Over its thirty years of development, Postgres has excelled at harnessing the creative talent of thousands of developers around the world. However, there are some difficult problems that have stumped our massive group. This talk explores how relational database systems like Postgres are adapting to handle NoSQL workloads, and covers some complex problems that continue to challenge the project.

Presentation Slides


Bruce Momjian is co-founder and core team member of the PostgreSQL Global Development Group, and has worked on PostgreSQL since 1996. Bruce is employed by EnterpriseDB. Previously, he was employed by SRA Japan and other PostgreSQL support companies. He has spoken at many international open-source conferences and is the author of PostgreSQL: Introduction and Concepts, published by Addison-Wesley.

Prior to his involvement with PostgreSQL, Bruce worked as a consultant, developing custom database applications for some of the world's largest law firms. As an academic, Bruce holds a Masters in Education, was a high school computer science teacher, and is currently an adjunct professor at Drexel University.

TCDE Impact Award: Prof. Michael J. Carey — University of California at Irvine, USA

Beyond Rows and Columns:
Is the Fourth Time the Charm?


In the beginning was the Word, and the Word was with Codd, and the Word was Codd. The beginning - of the database field as we know it today, that is - was 1970. And of course, the Word was the relational model: rows and columns, a normalized (and flat) world. The spartan simplicity of that early relational model, together with the very idea of a logical data model, enabled revolutionary changes: declarative queries, transparent indexing, query optimization, and scalable run-time parallelism, among others. Also from this beginning grew a multi-billion dollar market for relational database systems and tools. And the rest, as they say, is history...

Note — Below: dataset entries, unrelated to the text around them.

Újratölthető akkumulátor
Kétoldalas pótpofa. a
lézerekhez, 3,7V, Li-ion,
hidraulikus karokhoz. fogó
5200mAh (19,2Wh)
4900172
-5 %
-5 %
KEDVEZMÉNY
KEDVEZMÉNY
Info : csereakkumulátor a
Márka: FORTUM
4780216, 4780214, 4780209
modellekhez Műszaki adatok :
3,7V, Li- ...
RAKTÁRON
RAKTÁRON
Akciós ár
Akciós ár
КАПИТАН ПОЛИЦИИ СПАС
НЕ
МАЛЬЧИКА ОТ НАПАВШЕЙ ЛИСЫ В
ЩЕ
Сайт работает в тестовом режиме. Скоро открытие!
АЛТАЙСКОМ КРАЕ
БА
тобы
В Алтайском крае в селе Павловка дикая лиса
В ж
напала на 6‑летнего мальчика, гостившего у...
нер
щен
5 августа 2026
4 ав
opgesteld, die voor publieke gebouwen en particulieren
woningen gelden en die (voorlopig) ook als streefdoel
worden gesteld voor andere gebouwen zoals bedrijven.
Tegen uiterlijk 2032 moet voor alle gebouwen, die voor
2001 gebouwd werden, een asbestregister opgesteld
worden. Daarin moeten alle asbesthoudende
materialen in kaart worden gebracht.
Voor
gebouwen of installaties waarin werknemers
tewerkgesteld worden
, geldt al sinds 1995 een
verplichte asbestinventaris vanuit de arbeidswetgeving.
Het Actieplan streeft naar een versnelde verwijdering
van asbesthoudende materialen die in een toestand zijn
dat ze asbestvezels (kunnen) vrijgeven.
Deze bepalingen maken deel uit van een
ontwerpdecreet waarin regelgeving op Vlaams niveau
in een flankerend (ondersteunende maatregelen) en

While relational languages and systems have served us incredibly well for nearly half a century, they have always been a bit of a "misfit" when it comes to application data and requirements, particularly for user-facing applications. Time and again this issue has been identified and "solved" - or not. Three notable attempts to address this "impedance mismatch" between applications and databases were object-oriented this "impedance mismatch" between applications and databases were object-oriented databases, object-relational databases, and XML databases. Each attempt, in the end, "fell flat" (so to speak) as compared to the success of relational databases. Another attempt appears to be happening today, in the so-called "Big Data" era, in the form of "NoSQL" databases. In this talk, the speaker will share his views about what went wrong the first three times, what lasting lessons resulted, and whether or not this fourth attempt might be the charm. He will also highlight some of the systemsrelated research challenges posed by this attempt as well as some thoughts/pleas on how (or how not) to approach them.

Presentation Slides

BIO: (with acknowledgements to Roberto Zicari for this bio)

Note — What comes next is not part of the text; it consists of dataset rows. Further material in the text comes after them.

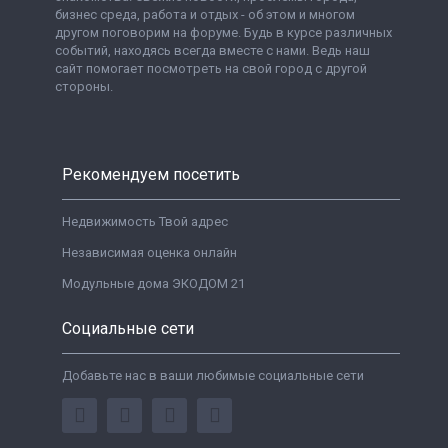
бизнес среда, работа и отдых - об этом и многом
другом поговорим на форуме. Будь в курсе различных
событий, находясь всегда вместе с нами. Ведь наш
сайт помогает посмотреть на свой город с другой
стороны.
Рекомендуем посетить
Недвижимость Твой адрес
Независимая оценка онлайн
Модульные дома ЭКОДОМ 21
Социальные сети
Добавьте нас в ваши любимые социальные сети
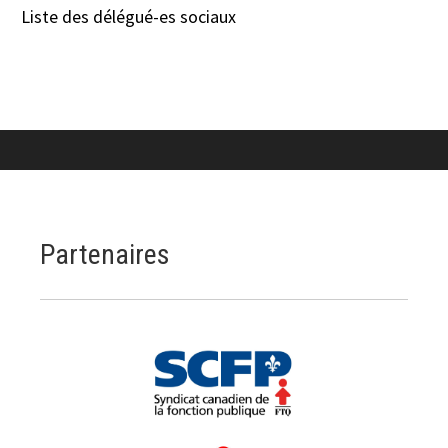
Liste des délégué-es sociaux
Partenaires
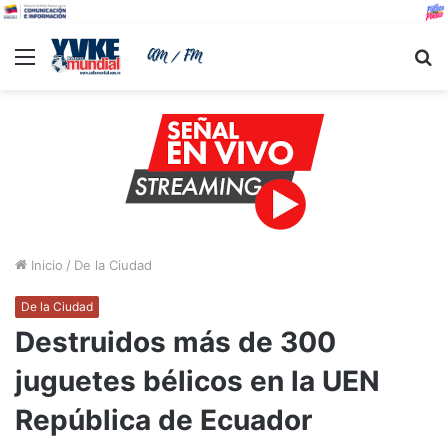
Menu
B
Inicio
/
De la Ciudad
De la Ciudad
Destruidos más de 300
juguetes bélicos en la UEN
República de Ecuador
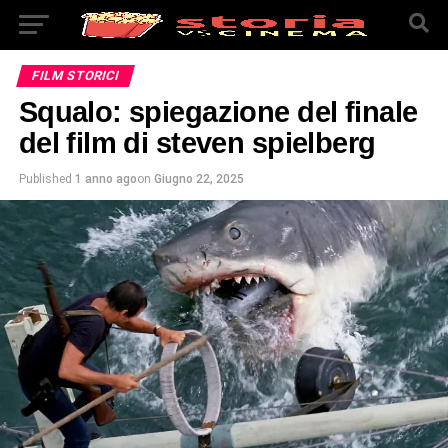
FILM STORICI
Squalo: spiegazione del finale
del film di steven spielberg
Published
1 anno ago
on
Giugno 22, 2025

Michael J. Carey is a Bren Professor of Information and Computer Sciences at UC Irvine. Before joining UCI in 2008, Carey worked at BEA Systems for seven years and led the development of BEA's AquaLogic Data Services Platform product for virtual data integration. He also spent a dozen years teaching at the University of Wisconsin-Madison, five years at the IBM Almaden Research Center working on object-relational databases, and a year and a half at e-commerce platform startup Propel Software during the infamous 2000-2001 Internet bubble.

Carey is an ACM Fellow, a member of the National Academy of Engineering, and a recipient of the ACM SIGMOD E.F. Codd Innovations Award. His current interests all center around data-intensive computing and scalable data management (a.k.a. Big Data).